Try not to abandon your loved one emotionally because you feel abandoned. Strive to be close. Do this in positive ways (finding things to laugh about together or reading out loud together, for example). Talk about the evening news or how proud you are of your child. Hold hands and hug and use loving words. Your life together is more than this disease and recovery.
Sadness
It is very natural to feel sad when someone close to you is ill. You see one of the most important people in your world going through a rough time. You may be facing the possible loss of your spouse. There are new emotional and physical demands on you, and it may feel like you are alone.
Things are not normal, and you probably miss normal. You want to pull the blankets over your head and go to sleep. You want to cry. If you need to cry, go ahead and cry. Crying is a healthy release that can make you feel better. If you want to sleep, sleep late when you can. Spend time with friends and family who will understand, comfort you, and be with you in your sadness.
Do try to include some things in your life that make you happy. Go to funny movies (laughter, too, can make you feel better), take walks in pretty places, spend time with friends who are interesting and lively, or read bedtime stories to your children or to someone else’s children.
Depression
Sadness and depression are normal, but depression goes beyond sadness. When you are depressed, you tend to feel a sense of hopelessness. You’re convinced that things will never be good again. Some signs and symptoms of depression include:
- A change in sleep habits. You sleep all the time, you wake up too early, or you can’t fall asleep.
- A change in eating patterns. You find yourself eating too much, or you don’t feel like eating at all.
- Weight loss or gain
- Lack of energy
- Loss of interest in things you used to enjoy
- Feelings of worthlessness or hopelessness
- Thoughts about suicide
If you think you may have depression, you need to get help. Depression is a real illness and can have serious effects. People who are depressed don’t always recognize that they are depressed. If friends say you don’t seem to be yourself or ask if you are depressed, pay attention. They are giving you very important feedback. It may help for you to see a professional to determine whether you are experiencing depression. Counseling, along with medicine, could be helpful in treating your depression.
Healthy Ways To Deal With Feelings
It’s important to express your feelings, but you don’t want to let them get the best of you. Consider some of the following healthy ways to express feelings.
- Learn or practice deep breathing exercises. Sit quietly for a few minutes each day and pay attention to your own breathing. Try to clear your mind of thoughts and feelings for this time. Just close your eyes, notice your breath, and be aware of yourself in this moment. This is a beginning form of meditation that may bring you some peace and help you get through each day more easily. If you find this helpful, you may want to learn more about meditation.

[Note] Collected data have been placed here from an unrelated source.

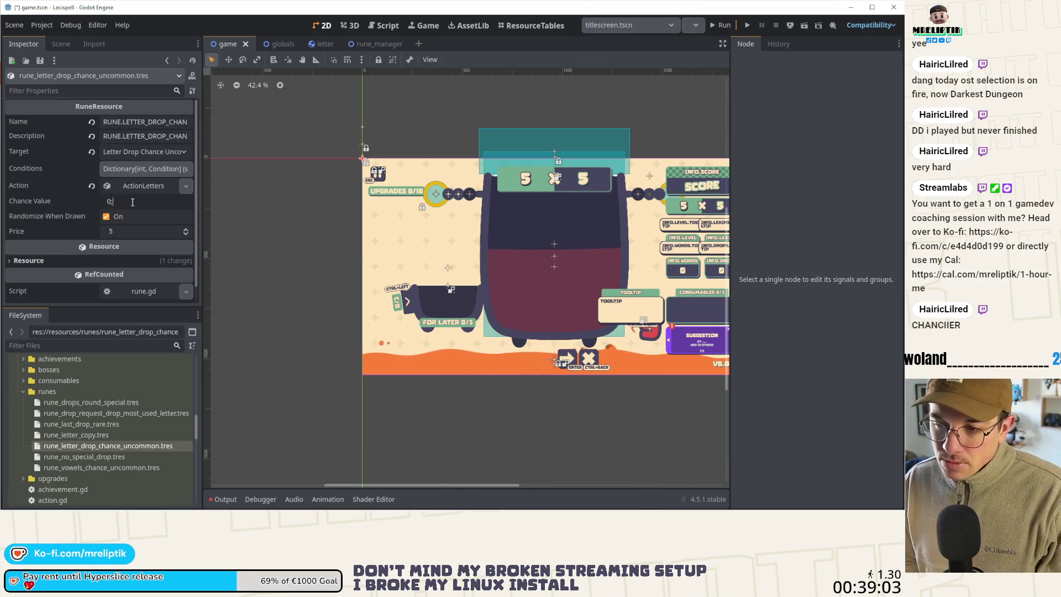
{"action": "type", "text": "2"}
{"action": "key", "text": "Return"}
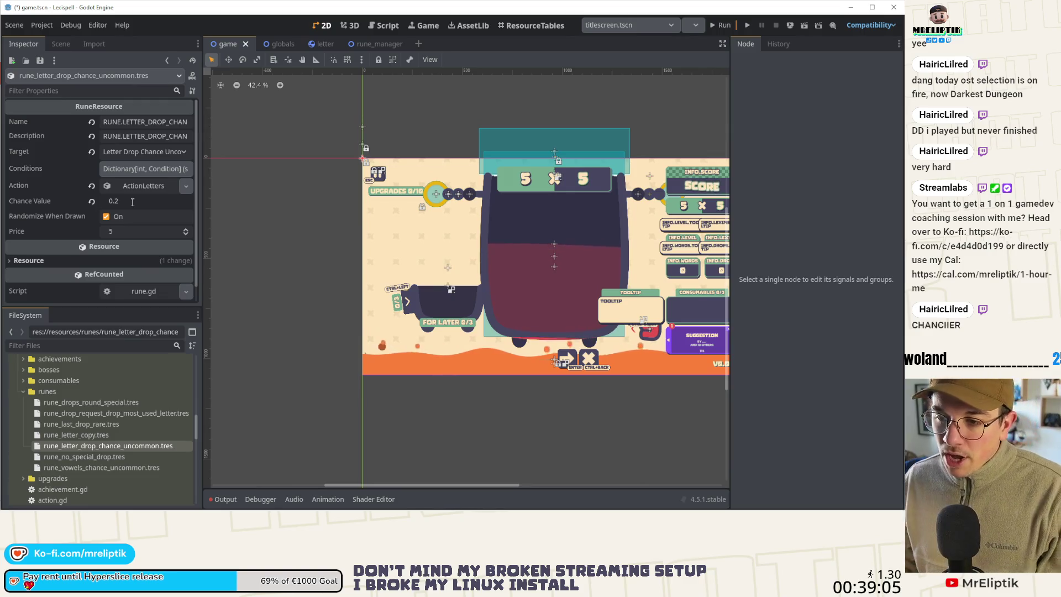
{"action": "left_click", "coordinate": [132, 168]}
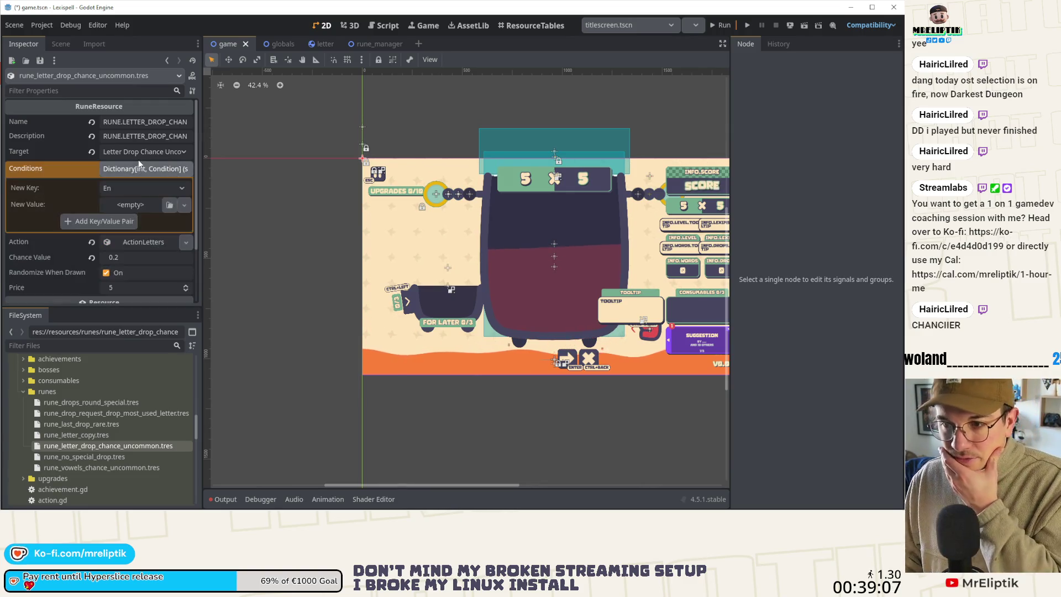
Step: Create a ConditionArray as the new Conditions value and add four elements to it
{"action": "left_click", "coordinate": [141, 169]}
{"action": "left_click", "coordinate": [142, 173]}
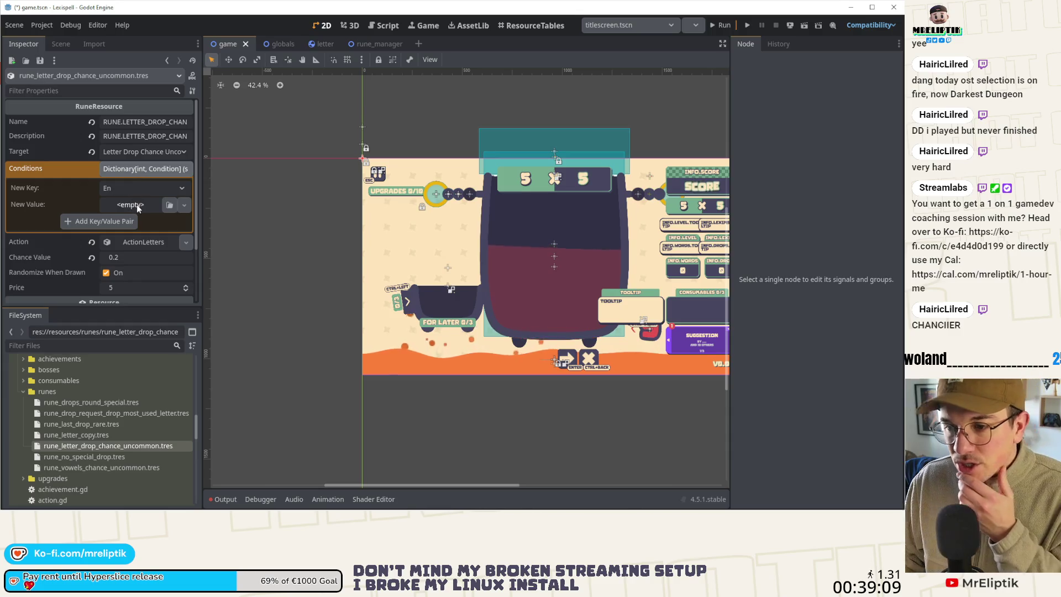
{"action": "left_click", "coordinate": [184, 205]}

- Talk to yourself about how you feel—and recognize that it’s okay to have these feelings.
- Talk to other people. They can give you a reality check and provide support when you need it.
- Use what has helped you feel better in the past. If exercise is your way to let out anger, then get to the gym, go for a bike ride, or go for a walk. If pampering yourself helps you deal with sadness, then bring out the bubble bath and the scented candles, or listen to soothing music.
- Look to your spirituality. People who have a regular place of worship can find support in going to services. If you are away from home, you may want to find a local place of worship. If your spirituality is more personal and individual, find ways to explore it on your own.
- Read inspirational books. A book of meditations or prayer or books about others who have struggled with a loved one’s illness can affirm that you are not alone.